After 22 years, a new era dawns at Arsenal Football Club. Unai Emery becomes the club’s second-ever continental manager, following on, of course, in the footsteps of his predecessor, Arsene Wenger.
Can Unai Emery Earn Arsenal a Champions League Spot?
‘Wenger ball’ is now a thing of the past and ‘Emery ball’ is the new thing in town. The 46-year old Spaniard’s most valuable asset is the European promise and pedigree he brings to Arsenal.
Undoubtedly, his biggest managerial success so far has been winning three back-to-back Europa league titles with Sevilla from 2013 to 2016. However, he arrives at a club in minor turmoil, having missed out on Champions League qualification for the second year in a row. Upon his arrival, fans begged the question: will Unai Emery address the problem areas that Arsene Wenger had been refusing to address for years now?
Arsenal’s Achilles’ heel for years now, the goalkeeping spot, was addressed immediately by Emery, bringing in respected German goalkeeper Bernd Leno.
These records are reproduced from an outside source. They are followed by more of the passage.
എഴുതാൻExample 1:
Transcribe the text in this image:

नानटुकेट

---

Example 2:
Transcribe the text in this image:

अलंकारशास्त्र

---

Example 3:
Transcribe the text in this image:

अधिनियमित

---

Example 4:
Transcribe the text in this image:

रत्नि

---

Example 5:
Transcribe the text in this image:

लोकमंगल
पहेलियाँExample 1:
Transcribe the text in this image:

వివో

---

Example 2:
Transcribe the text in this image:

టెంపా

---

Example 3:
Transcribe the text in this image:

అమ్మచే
Leno should give Petr Cech some much-needed competition as he looks to nail down the number one jersey for himself. The 26-year-old also brings incredible consistency, having missed just four league games in his first six full seasons in German football – no other Bundesliga goalkeeper has managed more appearances.
In addition to addressing the goalkeeping issue, Unai Emery added a leader and a proven winner to his squad with the signing of Stephan Lichtsteiner from Juventus. The Swiss international just played a leading role in his country’s respectable run to the Round of 16 at this year’s World Cup and, having spent the last eight years winning 14 trophies in Turin, and brings a wealth of experience and defensive quality to Arsenal’s ranks. At 33, he may be a short-term solution but he may also be the cultured leader that some of Arsenal’s toothless performances of the past have been crying out for.
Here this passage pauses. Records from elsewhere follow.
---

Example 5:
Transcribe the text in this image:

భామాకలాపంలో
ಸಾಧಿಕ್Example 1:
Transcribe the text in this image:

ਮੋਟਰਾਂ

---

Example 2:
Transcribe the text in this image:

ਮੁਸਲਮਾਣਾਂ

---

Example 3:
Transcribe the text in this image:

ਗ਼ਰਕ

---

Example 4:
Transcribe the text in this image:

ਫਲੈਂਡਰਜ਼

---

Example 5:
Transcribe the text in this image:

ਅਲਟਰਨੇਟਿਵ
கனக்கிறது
Suring up that defence has definitely been the new manager’s focus as he’s also added much-need feistiness to Arsenal’s defence and midfield with the captures of Sokratis Papastathopoulos from Borussia Dortmund and Lucas Torreira from Sampdoria.
Sokratis brings tons of top-level European experience to Arsenal’s defence, having played more than 225 matches in the Bundesliga and Serie A combined.
Torreira, on the other hand, is fresh off some eye-catching performances at the World Cup with Uruguay in their run to the quarter-finals. He has the potential to be the no-nonsense, tough-tackling, ball-winning midfielder that Arsenal have been asking for ever since Gilberto Silva. The Uruguayan made a name for himself at Pescara early in his career, the same club where a certain Marco Verratti also rose to prominence. At the World Cup, the 22-year old only started his first game in the final group game against hosts Russia before starting and doing a commendable job in the victory over Cristiano Ronaldo and the Portuguese in the round of sixteen.
Admittedly, Torreira is still only 5’6″. One thing he will not bring is a lot of height and strength but what he lacks in physique, he makes up for with his brain and natural fitness (see: N’Golo Kante). Without a doubt, Uruguay international Lucas Torreira is the most exciting summer signing Arsenal made.
Unai Emery’s Methods
One thing that Arsenal fans will be hoping to avoid with the departure of a long-term manager is the loss of identity (see: Manchester United). It’s not uncommon for a new manager to come in and revamp a team’s entire style of play. However, one-look at Unai Emery’s track record and previous clubs tells Arsenal fans that they need not worry. Emery is a student of the same school Arsene Wenger has taught at for decades.
The Spaniard has promised a possession-based style of football with intense without-the-ball pressing. When asked about what will be important, Emery said: “Possession of the ball and pressing when you don’t have the ball.”
When we don’t have possession with the ball I want a squad, very very intensive, for the pressing.”
No one can say that Unai Emery hasn’t worked his way to the top. He worked miracles with Lorca and Almeria in the Spanish second division, getting promoted with the latter 2007. He spent two years at Almeria, finishing eighth in their first season in La Liga. This included an unforgettable 2-0 win over Real Madrid in February 2008.
Unai Emery has never been a picture of calm. He always appears to be buzzing on the touchline, a stark contrast to the often stone-faced Arsene Wenger. The Spaniard is like a fan on the pitch and, admittedly, this can have its cons as well. Emery famously went a year without winning an away game with Sevilla, drawing nine times and losing ten.
The Spaniard’s success, or lack thereof, will hinge on his ability to influence his players and channel his enthusiasm positively onto the pitch. Being a hub of constant activity and emotion is not always a good thing. He worked successfully with a genius like Ramón Rodríguez Verdejo, better known as Monchi, at Sevilla and now must attempt to do the same with Sven Mislintat. Emery may be more of a conservative than an enigma but he offers continuity and stability in the sense that Arsenal, as a club, need right now if they hope to return to Champions League football.